Debezium Kafka Connect on Kubernetes
In recent projects we had an usecase about streaming data from MySQL to Kafka, and from that it can go wherever we want. We choose Debezium as a MySQL source connector for Kafka Connect.
From Debezium website, we could easily find out what it does:
Debezium’s MySQL Connector can monitor and record all of the row-level changes in the databases on a MySQL server or HA MySQL cluster. The first time it connects to a MySQL server/cluster, it reads a consistent snapshot of all of the databases. When that snapshot is complete, the connector continuously reads the changes that were committed to MySQL and generates corresponding insert, update and delete events. All of the events for each table are recorded in a separate Kafka topic, where they can be easily consumed by applications and services.
Now to deploy Debezium connector to Kubernetes, there are 3 things we need to keep in mind:
-
1, Kafka Connect container must join your Kafka cluster to do the work.
-
2, We can pre-build Debezium connector in Kafka Connect image (or vice versa), but we have to manually create new Kafka Connect source using REST API.
-
3, We can do the 2nd thing automatically when deploying to K8s.
Let’t get started!
This is the Dockerfile for Kafka Connect with Debezium MySQL connector:
FROM debezium/connect-base:0.9
ENV DEBEZIUM_VERSION="0.9.5.Final" \
MAVEN_REPO_CORE="https://repo1.maven.org/maven2" \
MAVEN_DEP_DESTINATION=$KAFKA_CONNECT_PLUGINS_DIR \
MYSQL_MD5=720b1396358fbdc59bce953f47d3c53f
RUN docker-maven-download debezium mysql "$DEBEZIUM_VERSION" "$MYSQL_MD5"
If you want to use connector with other databases such as MongoDB, Postgresql, Sqlserver, Oracle,… find the Dockerfile in Debezium docker images repo.
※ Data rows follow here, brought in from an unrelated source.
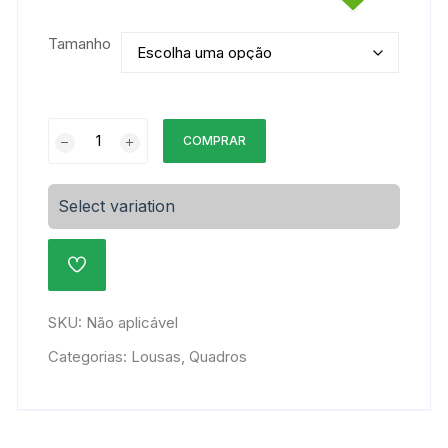
Tamanho
Lousa
COMPRAR
Preta
Blackboard
Slim
Select variation
Moldura
Alumínio
ADICIONAR
quantidade
À
LISTA
DE
SKU:
Não aplicável
DESEJOS
Categorias:
Lousas
,
Quadros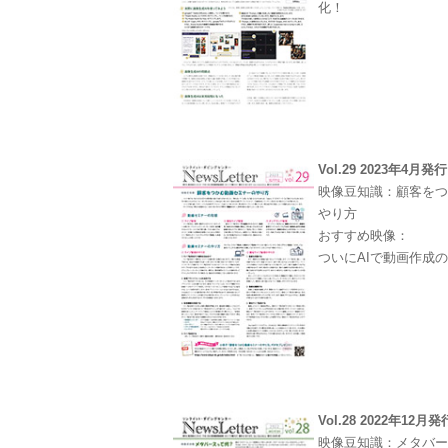
化！
Vol.29 2023年4月発行
映像豆知識：顧客を
やり方
おすすめ映像：
ついにAIで動画作成
Vol.28 2022年12月発
映像豆知識：メタバ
Now a sample MySQL source configuration file:
# File: mysql-source.json
{
"name": "inventory-connector",
"config": {
"connector.class": "io.debezium.connector.mysql.MySqlConnector",
"database.hostname": "192.168.99.100",
"database.port": "3306",
"database.user": "debezium",
"database.password": "dbz",
"database.server.id": "184054",
"database.server.name": "fullfillment",
"database.whitelist": "inventory",
"database.history.kafka.bootstrap.servers": "kafka:9092",
"database.history.kafka.topic": "dbhistory.fullfillment",
"include.schema.changes": "true"
}
}
To automatically create a new source after starting new K8s pod, we must add
a new init script to our docker image which will wait for our Kafka Connect
service go online before excecuting a curl
request to create a new source:
# File: init.sh
echo "Wait for kafka connect..."
until $(curl --output /dev/null --silent --head --fail http://172.17.0.1:8083); do
printf '.'
sleep 5
done
echo "Install connector..."
curl -i -X POST -H "Accept:application/json" -H "Content-Type:application/json" http://172.17.0.1:8083/connectors/ -d @/kafka/init/mysql-source.json
Here, 172.17.0.1
is default localhost IP address for Docker guest container,
8083
is the listening port of Kafka Connect.
We create a new entry point file for our image to run the init.sh
script in
the background and waiting for Kafka Connect to go online.
# File: entrypoint.sh
/kafka/init/init.sh &
exec /docker-entrypoint.sh start
/docker-entrypoint.sh
is the default entrypoint of Debezium connect image.
Now all are good, we have the final Dockerfile
FROM debezium/connect-base:0.9
ENV DEBEZIUM_VERSION="0.9.5.Final" \
MAVEN_REPO_CORE="https://repo1.maven.org/maven2" \
MAVEN_DEP_DESTINATION=$KAFKA_CONNECT_PLUGINS_DIR \
MYSQL_MD5=720b1396358fbdc59bce953f47d3c53f
RUN docker-maven-download debezium mysql "$DEBEZIUM_VERSION" "$MYSQL_MD5"
# Init script to create mysql source after starting container
RUN mkdir -p /kafka/init
COPY init.sh /kafka/init/
COPY mysql-source.json /kafka/init/
ENTRYPOINT ["/kafka/init/entrypoint.sh"]
That’s it. Write up your k8s config and deploy the Kafka Connect pod to your cluster!